Hati yang luka dan tersayat.  Herra tetap pergi.
Tekad untuk tidak menyia-nyiakan hidup nya dalam pernikahan yang tidak harmonis.

Setahun berikutnya Herra pindah ke Manado menikuti ajakan Paulus.
Paulus mengajaknya ke Manado karena hubungannya dengan Herra yang janda di tentang habis oleh orangtuanya..
Dengan memohon restu kepada opa Paulus di kampung, akhirnya Paulus menikahi Herra.
Perbedaan adat yang sangat mencolok membuat Herra tak tahan menghadapi rasa cemburu.
Membuat Herra mengulangi lagi mengakhiri hidupnya.
Racun serangga yang di teguknya membuat dia terkapar di rumah sakit Bethesda, Manado.  Atas pertolongan dokter yang sigap, kieanya kembali tertolong.
Lima tahun Herra tinggal di Manado dan akhirnya kembali ke Jakarta.
Herra gagal lagi.
“Sudah lah ngapain pula kamu kawin ama anak pegawai negri Umar Bakri”, usul Selestian saudara sepupunya.
Kalimat yang tak akan pernah Herra lupakan di seumur hidupnya.
Beruntung Herra tak pernah mendengarkan usulan keluarga besarnya.
Cinta dan kasih sayang yang Paulus berikan adalah segalanya bagi Herra.
Kebahagiaan hidup Herra adalah dicintai.
Herra tak memperdulikan material, karena Herra sangat yakin kesejahteraan akan datang dalam kedamaian.
Herra bersyukur mendapatkan pekerjaan yang baik di perusahaan asing yang memberikan kesempatan kepada Herra untuk mendapatkan training dan berlibur ke luar negri.
Mensyukuri berkat Tuhan yang melimpah membuat Herra bangga dan membuat keluarga semakin tidak menyukai keberhasilan Herra.
Herra merasakan kehancuran hidupnya saat Paulus sakit dan  pergi untuk selamanya.
Tak ingin ia memejamkan mata  barang sekejappun. Inilah saat terakhir Herra memandang jasad Paulus yang terbujur kaku di dalam peti jenazah.

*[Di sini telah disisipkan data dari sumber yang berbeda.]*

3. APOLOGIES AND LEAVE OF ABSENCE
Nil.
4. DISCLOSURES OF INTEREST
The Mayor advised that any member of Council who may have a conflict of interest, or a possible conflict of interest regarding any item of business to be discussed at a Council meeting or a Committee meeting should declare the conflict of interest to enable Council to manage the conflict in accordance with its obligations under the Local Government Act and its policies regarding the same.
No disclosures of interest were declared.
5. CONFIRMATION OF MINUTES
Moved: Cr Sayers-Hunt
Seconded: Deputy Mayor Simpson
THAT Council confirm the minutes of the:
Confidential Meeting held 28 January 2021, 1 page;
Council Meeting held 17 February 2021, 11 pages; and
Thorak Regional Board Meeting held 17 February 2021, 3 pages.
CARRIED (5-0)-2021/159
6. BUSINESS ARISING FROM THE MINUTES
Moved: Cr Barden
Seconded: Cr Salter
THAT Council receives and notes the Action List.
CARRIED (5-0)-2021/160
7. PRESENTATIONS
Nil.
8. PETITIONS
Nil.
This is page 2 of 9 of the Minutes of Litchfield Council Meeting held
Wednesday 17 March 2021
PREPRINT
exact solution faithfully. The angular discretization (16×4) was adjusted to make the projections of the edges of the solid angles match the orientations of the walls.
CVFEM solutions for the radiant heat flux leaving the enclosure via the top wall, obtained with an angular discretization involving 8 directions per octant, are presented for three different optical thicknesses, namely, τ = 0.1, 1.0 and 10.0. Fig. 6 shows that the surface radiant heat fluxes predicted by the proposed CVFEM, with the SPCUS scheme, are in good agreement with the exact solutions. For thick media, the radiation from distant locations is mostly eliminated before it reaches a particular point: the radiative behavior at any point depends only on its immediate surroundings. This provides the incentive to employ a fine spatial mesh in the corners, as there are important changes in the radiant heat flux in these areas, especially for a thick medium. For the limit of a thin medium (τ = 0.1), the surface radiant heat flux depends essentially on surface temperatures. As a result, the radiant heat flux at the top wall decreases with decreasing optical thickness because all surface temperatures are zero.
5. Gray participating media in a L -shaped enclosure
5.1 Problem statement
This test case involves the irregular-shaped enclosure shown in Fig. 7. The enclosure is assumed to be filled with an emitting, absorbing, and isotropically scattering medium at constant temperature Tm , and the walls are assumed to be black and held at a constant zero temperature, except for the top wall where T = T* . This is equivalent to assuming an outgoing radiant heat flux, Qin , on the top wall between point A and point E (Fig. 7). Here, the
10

Aroma formalin yan menyengat membuat perih di mata.
Penyesalan mendalam sangat di rasakan Herra.
 Herra terlambat mencintainya.
Rasa sakit hati terhadap Benny membuat hati Herra beku, Herra hanya menikmati kasih sayang yang di berikan Paulus yang begitu mencintainya.
Selama ini Herra hanya menjalankan hidup sebagai seorang istri bagi Paulus.  Hatinya membeku untuk menjadi kekasih.
Sekarang semua sudah terlambat,  bunga  telah tertabur dua meter di atas tanah. Tak akan ada lagi kasih sayang yang akan di terimanya.
Tak akan ada lagi yang menjaganya,  becanda dan tertawa.
Tak ada lagi ambisi atau pun ke ingin untuk hidup.
Putus asa  bagai layang-layang putus, tanpa arah.
Di tatapnya kedua  Magda dan Gabriel yang  tertidur sedih dan lelah.
Tanpa terasa airmatanya jatuh berlinang.
Mereka hanya memiliki aku seorang yang harus menjaganya.
Tidakkkk... aku harus kuat menghadapi semua ini, karena tugas belum selesai.
Aku harus menjaga kedua anakku”,  seru Herra dalam hati.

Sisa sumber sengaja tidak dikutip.